**Assignment 1**.
Translate this sentence from the passage on liver imaging into Spanish: "Hepatocellular adenoma (HCA) is the third most common benign liver tumor, with female predominance associated to the use of oral contraceptives (41)."
**Assignment 2**.
In the passage on liver imaging, how large is the lesion in the pancreatic tail seen in the Fig. 12 patient?
**Assignment 3**.
The passage on liver imaging explains why β-catenin–activated HCA shows iso- or high SI in the HBP. List everything it names as having increased expression.

**Supplied text**.
[Start of section]

Fig. 12. Multiple variable sized, biopsy-confirmed hypervascular hepatic metastasis of a pancreatic neuroendocrine tumor in a 65-year old male patient with chronic hepatitis B with multiple liver nodules on outside sonography.

Fig. 12

Open in a new tab

A-D. Axial pre (A), arterial (B), portal (C), and delayed (D) phase images of multiphasic CT show multiple arterial enhancing nodules (arrows) with subtle washout in both hemi-livers. The CT images also show a 5-cm mass lesion in the pancreatic tail (not shown).

E-G. Gadoxetic acid-enhanced pre (E), arterial (F), and portal (G) phase MR images show multiple hypervascular nodules in both hemi-livers, with a 5-cm heterogeneous enhancing lesion in the pancreatic tail (not shown).

H. T2-weighted fast spin-echo shows nodules with hyperintensity portions, suggesting internal cystic portions.

MALIGNANCY MIMICKING BENIGN LESIONS

HEPATOCELLULAR ADENOMA

Hepatocellular adenoma (HCA) is the third most common benign liver tumor, with female predominance associated to the use of oral contraceptives (41). Most HCAs demonstrate hypervascular features and hypointensity in the HBP, mimicking HCC. In particular, β-catenin–activated HCA, a subtype of HCA, typically presents arterial hyperenhancement with washout and iso- or high SI in the HBP owing to increased expression of nuclear β-catenin, glutamine synthetase, and OATP1B3 (Fig. 13) (42). Although the majority of HCA typically occurs in noncirrhotic livers in female of child-bearing age, it remains difficult to distinguish early HCCs from HCAs.

Fig. 13. A 6-cm surgically-confirmed hepatocellular adenoma, β-catenin-activated type in a 36-year old male patient with liver function test abnormality.

[End of section]

**Extracted records**.
[Start of section]

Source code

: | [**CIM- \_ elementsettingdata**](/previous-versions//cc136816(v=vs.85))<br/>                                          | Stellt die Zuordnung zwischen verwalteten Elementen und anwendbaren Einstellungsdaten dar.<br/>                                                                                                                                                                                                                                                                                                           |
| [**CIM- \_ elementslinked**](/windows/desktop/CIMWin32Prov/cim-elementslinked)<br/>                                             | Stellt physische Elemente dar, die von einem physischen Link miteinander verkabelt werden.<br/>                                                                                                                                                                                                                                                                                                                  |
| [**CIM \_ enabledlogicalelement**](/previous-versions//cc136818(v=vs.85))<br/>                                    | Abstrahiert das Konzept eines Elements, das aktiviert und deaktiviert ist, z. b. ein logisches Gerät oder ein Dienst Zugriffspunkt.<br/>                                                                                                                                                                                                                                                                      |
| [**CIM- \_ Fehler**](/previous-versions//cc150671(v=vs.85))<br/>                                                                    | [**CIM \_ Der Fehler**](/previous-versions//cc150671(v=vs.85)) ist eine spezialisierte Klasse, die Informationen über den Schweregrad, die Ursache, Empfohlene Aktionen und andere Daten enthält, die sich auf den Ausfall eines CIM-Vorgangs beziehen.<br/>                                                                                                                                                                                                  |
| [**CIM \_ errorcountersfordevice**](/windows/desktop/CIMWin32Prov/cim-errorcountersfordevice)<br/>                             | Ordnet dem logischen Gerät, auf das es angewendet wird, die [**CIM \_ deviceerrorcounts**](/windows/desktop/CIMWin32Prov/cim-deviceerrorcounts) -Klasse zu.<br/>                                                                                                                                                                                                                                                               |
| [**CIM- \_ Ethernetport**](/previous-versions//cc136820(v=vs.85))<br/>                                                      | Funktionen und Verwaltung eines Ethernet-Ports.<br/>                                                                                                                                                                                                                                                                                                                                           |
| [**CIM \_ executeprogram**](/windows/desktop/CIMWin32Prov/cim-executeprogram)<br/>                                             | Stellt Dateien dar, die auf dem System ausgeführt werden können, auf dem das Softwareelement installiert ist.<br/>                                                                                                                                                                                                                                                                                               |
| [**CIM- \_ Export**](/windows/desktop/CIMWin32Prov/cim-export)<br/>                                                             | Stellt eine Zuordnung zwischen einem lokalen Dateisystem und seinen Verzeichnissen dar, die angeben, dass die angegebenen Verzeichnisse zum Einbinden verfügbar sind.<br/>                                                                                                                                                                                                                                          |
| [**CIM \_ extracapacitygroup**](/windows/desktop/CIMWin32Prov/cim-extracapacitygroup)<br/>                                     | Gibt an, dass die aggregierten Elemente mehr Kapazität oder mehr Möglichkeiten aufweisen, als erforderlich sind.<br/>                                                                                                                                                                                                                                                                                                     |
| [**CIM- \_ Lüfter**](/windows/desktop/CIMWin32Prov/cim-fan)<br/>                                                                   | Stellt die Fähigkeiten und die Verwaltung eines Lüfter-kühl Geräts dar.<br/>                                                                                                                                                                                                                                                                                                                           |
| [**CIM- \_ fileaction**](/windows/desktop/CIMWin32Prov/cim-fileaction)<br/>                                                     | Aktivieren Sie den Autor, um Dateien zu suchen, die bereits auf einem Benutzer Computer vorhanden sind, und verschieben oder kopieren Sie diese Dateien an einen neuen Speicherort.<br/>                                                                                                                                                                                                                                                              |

[End of section]

**Your solution 1**.
El adenoma hepatocelular (HCA) es el tercer tumor hepático benigno más frecuente, con predominio femenino asociado al uso de anticonceptivos orales (41).

**Your solution 2**.
5 cm.

**Your solution 3**.
- Nuclear β-catenin
- Glutamine synthetase
- OATP1B3